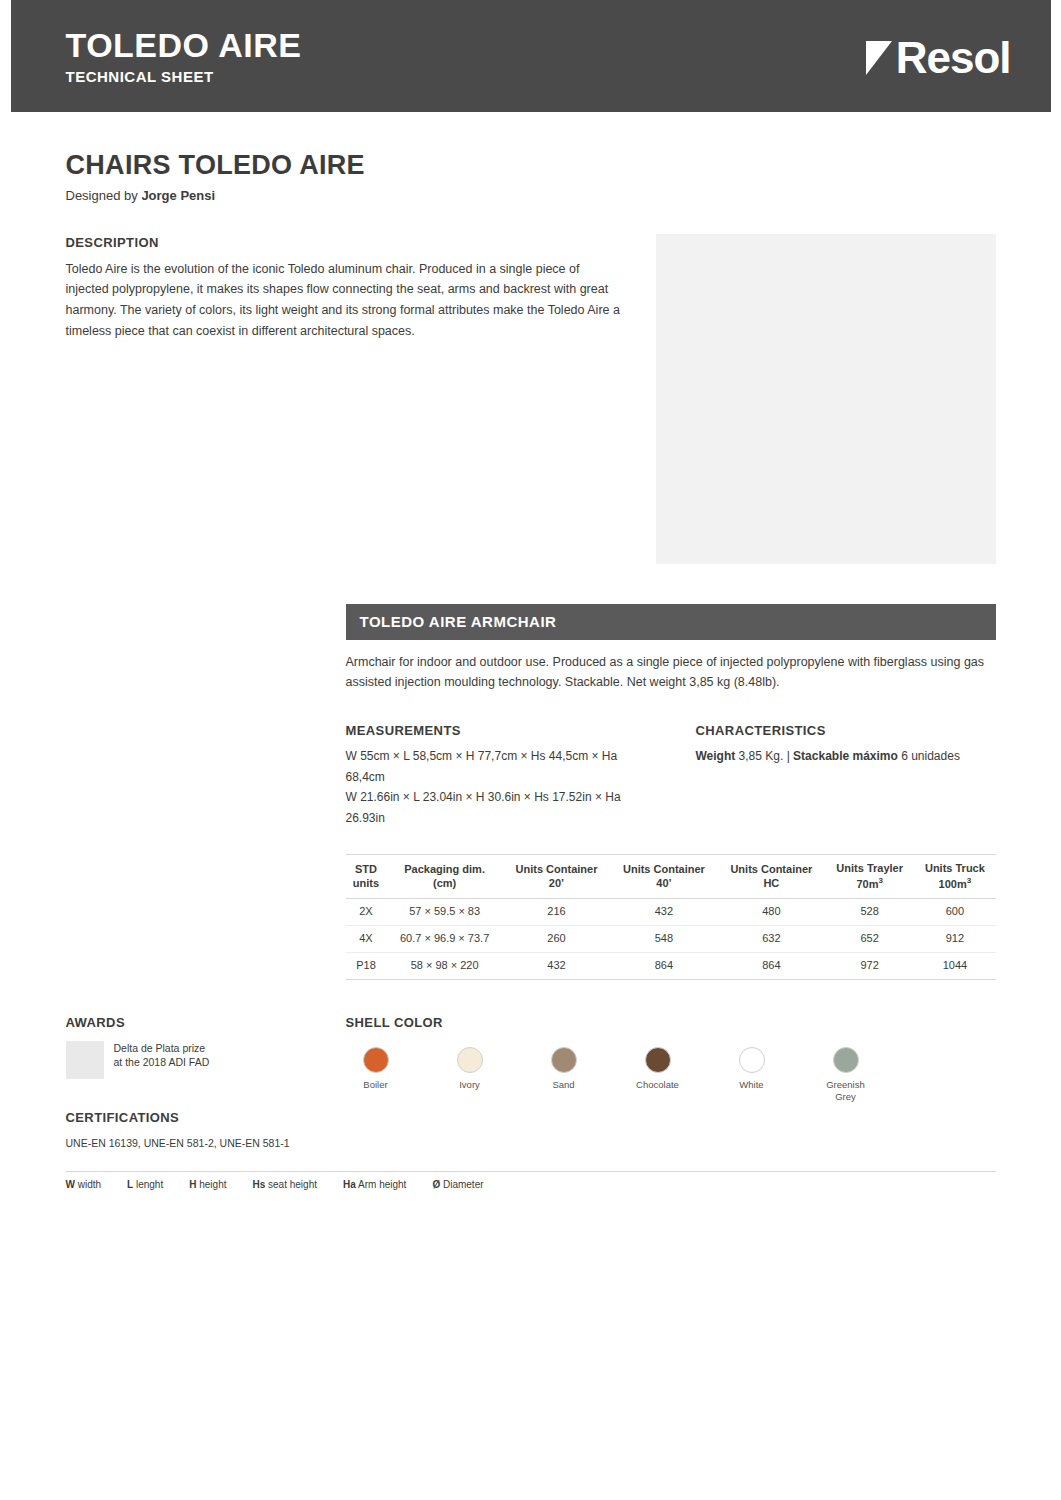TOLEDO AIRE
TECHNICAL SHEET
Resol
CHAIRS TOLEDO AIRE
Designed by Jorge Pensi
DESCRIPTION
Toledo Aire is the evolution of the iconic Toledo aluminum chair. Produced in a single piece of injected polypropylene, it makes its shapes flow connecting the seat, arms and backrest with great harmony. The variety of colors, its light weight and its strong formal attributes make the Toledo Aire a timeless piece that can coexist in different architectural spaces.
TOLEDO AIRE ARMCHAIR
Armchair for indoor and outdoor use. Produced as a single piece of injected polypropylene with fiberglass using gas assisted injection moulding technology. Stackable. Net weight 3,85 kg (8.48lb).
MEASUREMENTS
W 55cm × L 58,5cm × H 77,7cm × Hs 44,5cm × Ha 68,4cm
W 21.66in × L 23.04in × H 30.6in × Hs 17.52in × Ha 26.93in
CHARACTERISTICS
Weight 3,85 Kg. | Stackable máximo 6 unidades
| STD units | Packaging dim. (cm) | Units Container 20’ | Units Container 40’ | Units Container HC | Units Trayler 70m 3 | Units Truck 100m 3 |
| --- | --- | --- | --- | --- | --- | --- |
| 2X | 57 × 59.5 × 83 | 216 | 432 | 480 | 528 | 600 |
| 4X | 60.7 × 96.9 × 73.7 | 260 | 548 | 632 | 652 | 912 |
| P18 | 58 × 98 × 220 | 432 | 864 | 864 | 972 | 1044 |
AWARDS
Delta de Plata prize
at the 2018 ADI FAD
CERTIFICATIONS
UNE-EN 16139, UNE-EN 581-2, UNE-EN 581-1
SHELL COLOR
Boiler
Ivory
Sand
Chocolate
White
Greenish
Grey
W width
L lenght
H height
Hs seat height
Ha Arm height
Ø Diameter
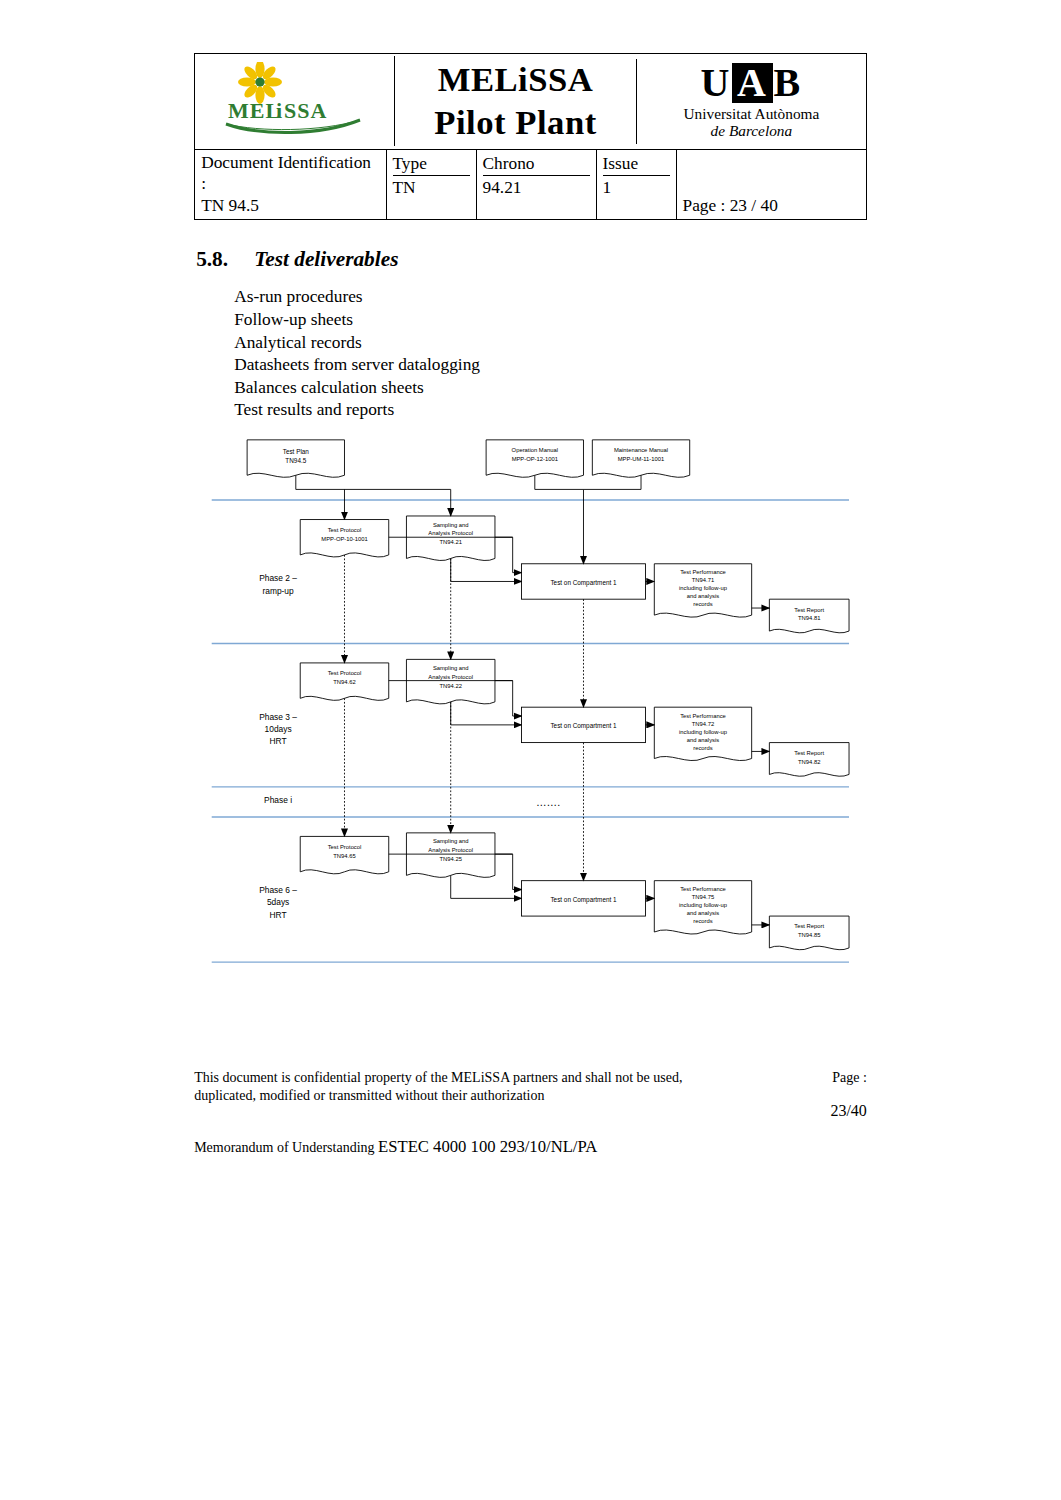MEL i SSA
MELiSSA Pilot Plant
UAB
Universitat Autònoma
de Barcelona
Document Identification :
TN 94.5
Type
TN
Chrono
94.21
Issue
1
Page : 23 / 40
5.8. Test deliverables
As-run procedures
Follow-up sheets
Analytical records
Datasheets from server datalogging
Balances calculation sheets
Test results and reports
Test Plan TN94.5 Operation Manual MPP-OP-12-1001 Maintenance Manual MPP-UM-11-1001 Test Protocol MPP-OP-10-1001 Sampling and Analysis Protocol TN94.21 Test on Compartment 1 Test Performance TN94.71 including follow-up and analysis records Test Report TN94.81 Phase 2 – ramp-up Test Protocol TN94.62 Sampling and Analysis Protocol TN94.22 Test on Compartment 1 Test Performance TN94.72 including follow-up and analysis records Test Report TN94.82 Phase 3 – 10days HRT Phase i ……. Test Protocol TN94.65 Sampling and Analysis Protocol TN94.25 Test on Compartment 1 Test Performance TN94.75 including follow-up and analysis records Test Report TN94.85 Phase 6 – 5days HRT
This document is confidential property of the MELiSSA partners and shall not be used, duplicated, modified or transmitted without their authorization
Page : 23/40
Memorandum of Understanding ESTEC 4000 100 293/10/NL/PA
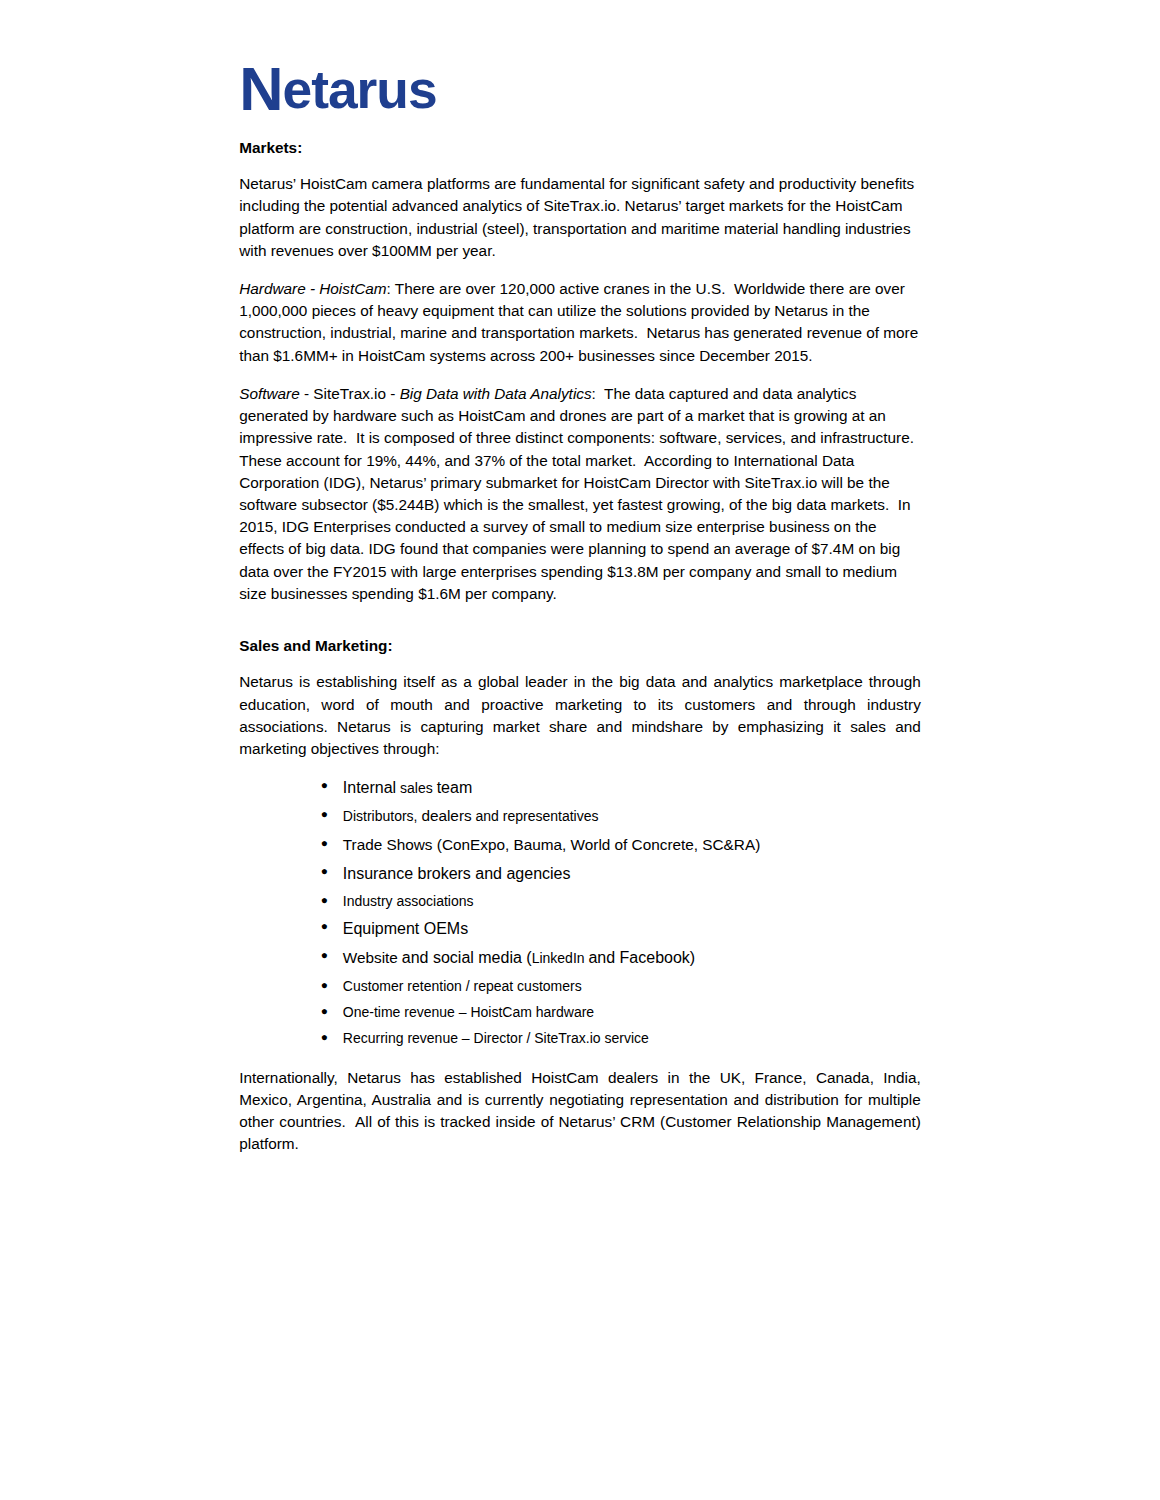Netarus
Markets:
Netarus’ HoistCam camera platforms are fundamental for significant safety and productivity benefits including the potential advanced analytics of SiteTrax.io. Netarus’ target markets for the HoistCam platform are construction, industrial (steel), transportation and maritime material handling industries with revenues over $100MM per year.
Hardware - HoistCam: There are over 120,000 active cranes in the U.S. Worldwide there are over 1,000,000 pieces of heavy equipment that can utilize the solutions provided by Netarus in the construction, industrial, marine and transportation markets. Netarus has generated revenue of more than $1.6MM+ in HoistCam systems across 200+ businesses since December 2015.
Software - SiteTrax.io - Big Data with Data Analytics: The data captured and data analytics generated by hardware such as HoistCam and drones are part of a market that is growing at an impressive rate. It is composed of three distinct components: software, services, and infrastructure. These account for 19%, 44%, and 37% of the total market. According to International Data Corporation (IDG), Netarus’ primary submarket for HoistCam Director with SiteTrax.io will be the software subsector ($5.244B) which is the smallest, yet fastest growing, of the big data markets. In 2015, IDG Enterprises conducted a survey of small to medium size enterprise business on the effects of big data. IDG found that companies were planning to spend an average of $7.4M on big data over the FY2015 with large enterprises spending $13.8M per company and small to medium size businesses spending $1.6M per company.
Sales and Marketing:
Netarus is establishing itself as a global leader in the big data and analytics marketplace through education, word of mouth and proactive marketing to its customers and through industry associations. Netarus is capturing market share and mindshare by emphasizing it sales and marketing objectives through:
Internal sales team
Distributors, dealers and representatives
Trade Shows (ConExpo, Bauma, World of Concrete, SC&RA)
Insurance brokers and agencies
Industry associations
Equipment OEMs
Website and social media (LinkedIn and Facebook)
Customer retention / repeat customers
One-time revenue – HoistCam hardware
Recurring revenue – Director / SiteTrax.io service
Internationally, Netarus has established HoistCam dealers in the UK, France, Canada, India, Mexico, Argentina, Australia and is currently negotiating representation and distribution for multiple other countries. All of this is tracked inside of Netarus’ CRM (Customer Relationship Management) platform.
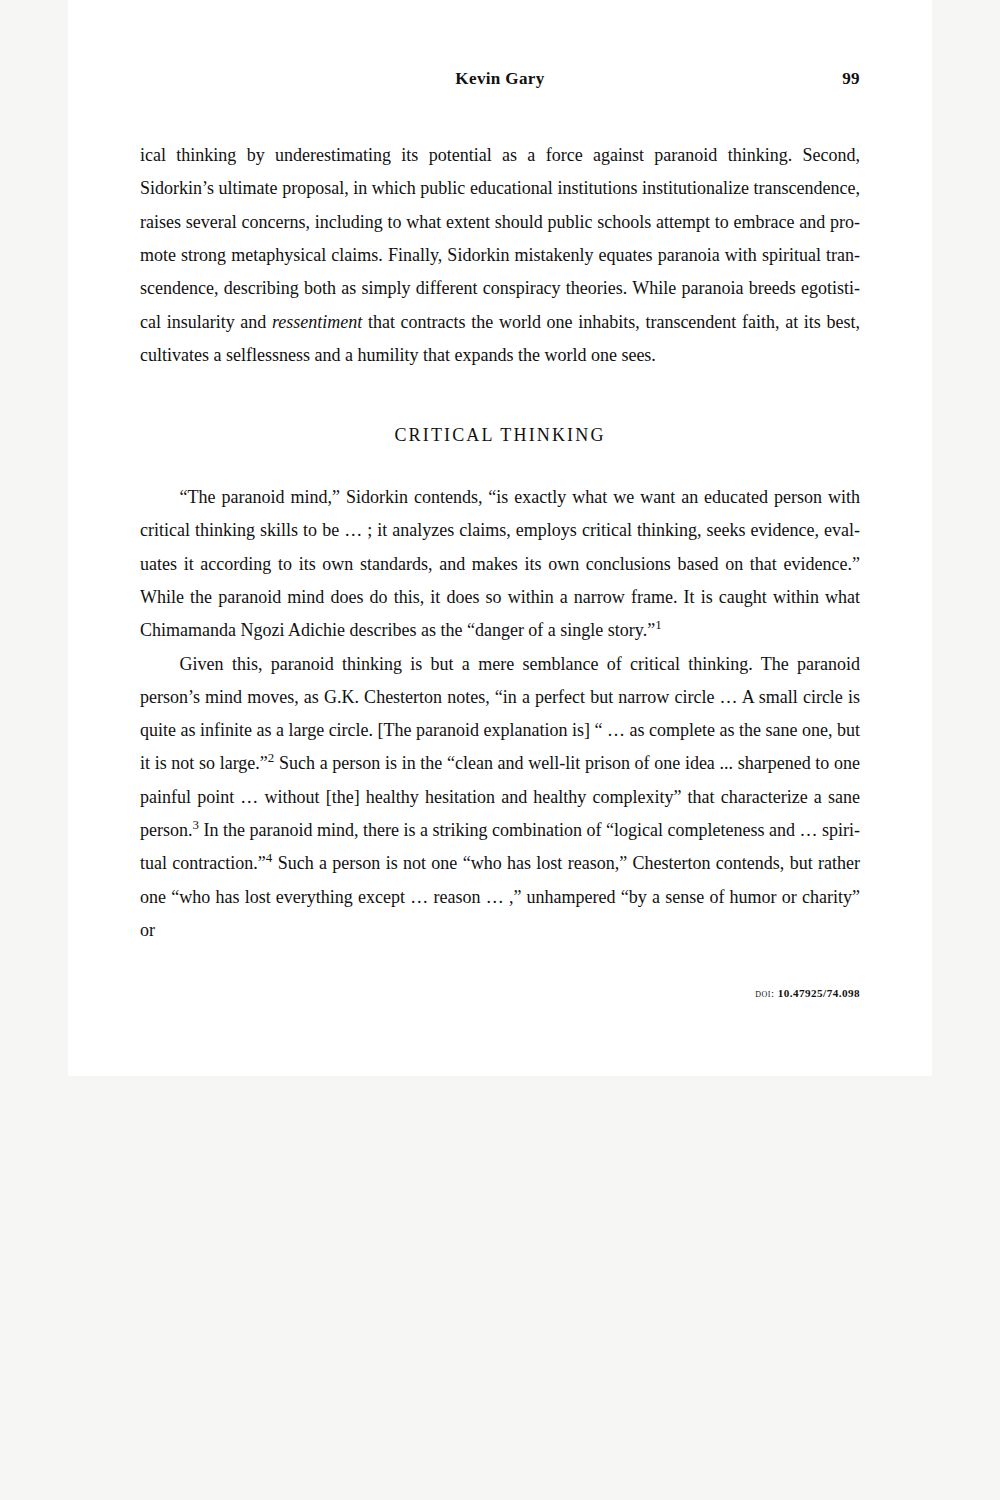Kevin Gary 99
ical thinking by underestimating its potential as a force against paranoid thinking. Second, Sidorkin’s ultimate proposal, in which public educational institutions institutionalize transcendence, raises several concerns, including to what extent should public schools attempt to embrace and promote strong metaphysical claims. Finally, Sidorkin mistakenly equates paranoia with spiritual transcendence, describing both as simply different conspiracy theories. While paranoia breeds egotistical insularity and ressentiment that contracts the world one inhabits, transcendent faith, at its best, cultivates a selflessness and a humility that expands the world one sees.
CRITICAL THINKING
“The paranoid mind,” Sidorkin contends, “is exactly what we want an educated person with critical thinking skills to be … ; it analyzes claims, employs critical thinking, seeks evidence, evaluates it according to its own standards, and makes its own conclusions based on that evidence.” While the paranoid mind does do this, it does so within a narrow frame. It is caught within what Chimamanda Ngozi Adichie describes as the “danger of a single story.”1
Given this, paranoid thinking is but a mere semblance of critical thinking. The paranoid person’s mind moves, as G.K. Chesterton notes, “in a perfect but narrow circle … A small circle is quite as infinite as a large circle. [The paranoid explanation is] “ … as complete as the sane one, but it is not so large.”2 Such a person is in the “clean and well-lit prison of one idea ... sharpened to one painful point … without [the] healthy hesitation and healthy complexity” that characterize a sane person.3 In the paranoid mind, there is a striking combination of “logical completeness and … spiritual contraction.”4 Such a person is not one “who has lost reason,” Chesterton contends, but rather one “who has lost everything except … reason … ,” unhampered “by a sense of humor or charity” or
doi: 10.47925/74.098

What is needed> Extract from the records above the lines from the one containing "Hardware - HoistCam: There" to the one containing "Trade Shows (ConExpo, Bauma, World", both lines included, exactly as they appear and with nothing else.

Response for this exercise>
Hardware - HoistCam: There are over 120,000 active cranes in the U.S. Worldwide there are over 1,000,000 pieces of heavy equipment that can utilize the solutions provided by Netarus in the construction, industrial, marine and transportation markets. Netarus has generated revenue of more than $1.6MM+ in HoistCam systems across 200+ businesses since December 2015.
Software - SiteTrax.io - Big Data with Data Analytics: The data captured and data analytics generated by hardware such as HoistCam and drones are part of a market that is growing at an impressive rate. It is composed of three distinct components: software, services, and infrastructure. These account for 19%, 44%, and 37% of the total market. According to International Data Corporation (IDG), Netarus’ primary submarket for HoistCam Director with SiteTrax.io will be the software subsector ($5.244B) which is the smallest, yet fastest growing, of the big data markets. In 2015, IDG Enterprises conducted a survey of small to medium size enterprise business on the effects of big data. IDG found that companies were planning to spend an average of $7.4M on big data over the FY2015 with large enterprises spending $13.8M per company and small to medium size businesses spending $1.6M per company.
Sales and Marketing:
Netarus is establishing itself as a global leader in the big data and analytics marketplace through education, word of mouth and proactive marketing to its customers and through industry associations. Netarus is capturing market share and mindshare by emphasizing it sales and marketing objectives through:
Internal sales team
Distributors, dealers and representatives
Trade Shows (ConExpo, Bauma, World of Concrete, SC&RA)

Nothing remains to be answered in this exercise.